1. Des chefs d’entreprises prudents
Sur
les 24 000 entrepreneurs amenés à se prononcer chaque semestre sur
l’évolution de leur activité entre 2004 et 2013
(hausse/stabilité/baisse), 50 % d’entre eux ont pronostiqué une
stabilité de leur activité pour l’année suivante. Or, seulement 10 % ont
effectivement observé cette stabilité. Ce qui pourrait s’apparenter à
une posture de prudence face à l’avenir (souvent incertain) conduit donc
à un certain nombre d’erreurs d’appréciation. Or comme le rappelle
Ludovic Subran « hausse ou baisse, mieux vaut se positionner ! ».
2. Les meilleures prévisions sont liées à l’innovation, l’ouverture sur les marchés extérieurs et la taille de l’entreprise
L’étude
met en évidence cependant un certain nombre de profils de PME en France
mieux outillées pour formuler des prévisions correctes. Les entreprises
innovantes, soit celles qui ont par exemple acquis des brevets ou
effectué des investissements en Recherche et Développement, ont ainsi
tendance, année après année, à bien anticiper l’évolution de leur
activité. De même que les PME exportatrices et plus généralement les
grandes PME. Pour Marie Meynadier et Ludovic Subran, se positionner à
l’export par exemple « permet de lisser son activité entre différentes
zones » et de mieux résister aux chocs, ce qui permet d’éviter les
mauvaises surprises sur ses prévisions globales. Par ailleurs,
l’utilisation de son réseau est une bonne manière d’apprécier le risque
dans son environnement.
3. Les erreurs ne sont pas neutres sur les décisions d’investissement
Les
prévisions d’activité des chefs d’entreprise sont déterminantes pour
les décisions d’investissement. En effet pour Ludovic Subran, « la seule
raison qui motive l’investissement reste la demande, c’est le seul
moteur. ». Pour ceux dont les pronostics se révèlent trop pessimistes,
il y aurait donc là un facteur bloquant, ce que montre en pratique
l’étude. En effet, ces derniers, face à une accumulation de bonnes
surprises par rapport à leurs prévisions initiales, n’apparaissent pas
ajuster à la hausse leurs dépenses d’investissement.

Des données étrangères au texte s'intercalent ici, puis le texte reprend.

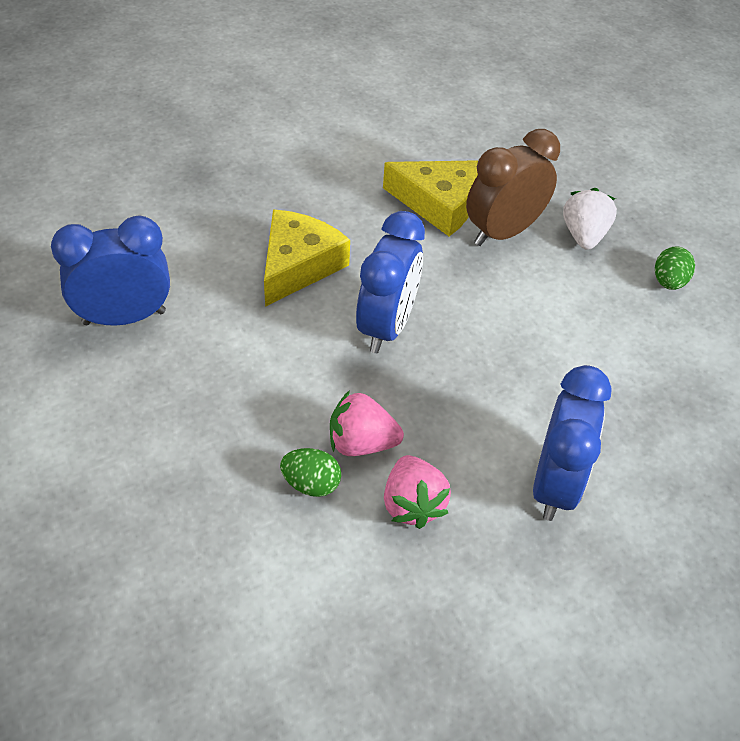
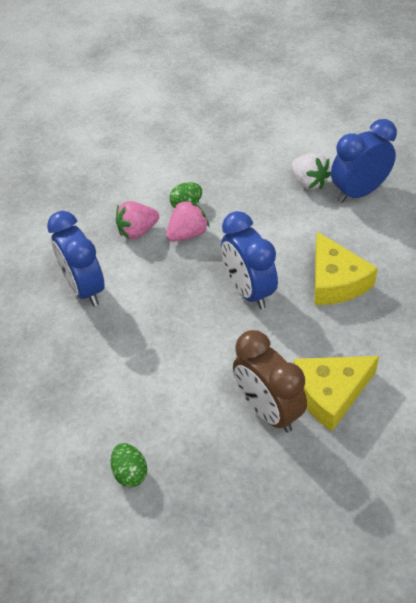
camera: 140 degrees right, 0 degrees up
(124, 317) = (359, 192): blue clock -> blue clock turned 150 degrees counterclockwise
(412, 504) = (138, 231): pink strawberry -> pink strawberry turned 60 degrees counterclockwise
(503, 232) = (268, 410): brown clock -> brown clock turned 135 degrees clockwise
(583, 235) = (219, 460): white strawberry -> white strawberry (309, 182)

4. Une gouvernance en balance : le secret d’une activité pérenne
Les
interventions se multiplient et les points de vue convergent vers une
idée qualifiée de « structurelle » pour assurer la pérennité d’une
entreprise : il s’agit d’avoir en permanence ce que les participants à
la table ronde ont qualifié de « contre-pouvoir ». Une entité interne
(comptable, trésorier) ou externe (banquiers, investisseurs) qui aurait
pour vocation de tempérer chaque décision, qu’elle soit motivée par un
élan d’optimisme ou de pessimisme.
5. « Les gens sont plus optimistes quand l’environnement est neuf »
Retenons
également le fait que l’optimisme d’un entrepreneur n’est pas forcément
rationnel mais toujours contextualisé. Ainsi la plupart des
entrepreneurs seront optimistes à la création de leur activité, ou plus
généralement lorsque l’environnement est « neuf », comme le souligne
David Thesmar. Si l’entrepreneur pense avoir trouvé l’idée ou le créneau
innovant, il aura une propension accrue à la prise de risque notamment
en termes d’investissements et d’exportation.
6. « Se tromper… Ce n’est pas grave »
Dernier
point à retenir : l’échec. L’entrepreneur a peur de l’échec et c’est le
paramètre qui régule sa prise de risque et donc la perception de son
activité. S’il prend des risques, il sera qualifié d’optimiste. Or un
entrepreneur doit constamment prendre des risques, faire des paris sur
l’avenir et avoir confiance en son entreprise, notamment au début de son
activité, comme le souligne Marie Meynadier, « Il vaut mieux essayer
d’avancer et se tromper plutôt que de ne pas essayer et régresser. C’est
normal de se tromper au début - moins plus tard - ce n’est pas grave.
», ce à quoi ajoute Bertrand Finet : « Les investisseurs également se
trompent ! ». Et Ludovic Subran de conclure « Se tromper ou ne pas se
tromper : on s’en moque. Tant que l’économie va, ça suffit ! ».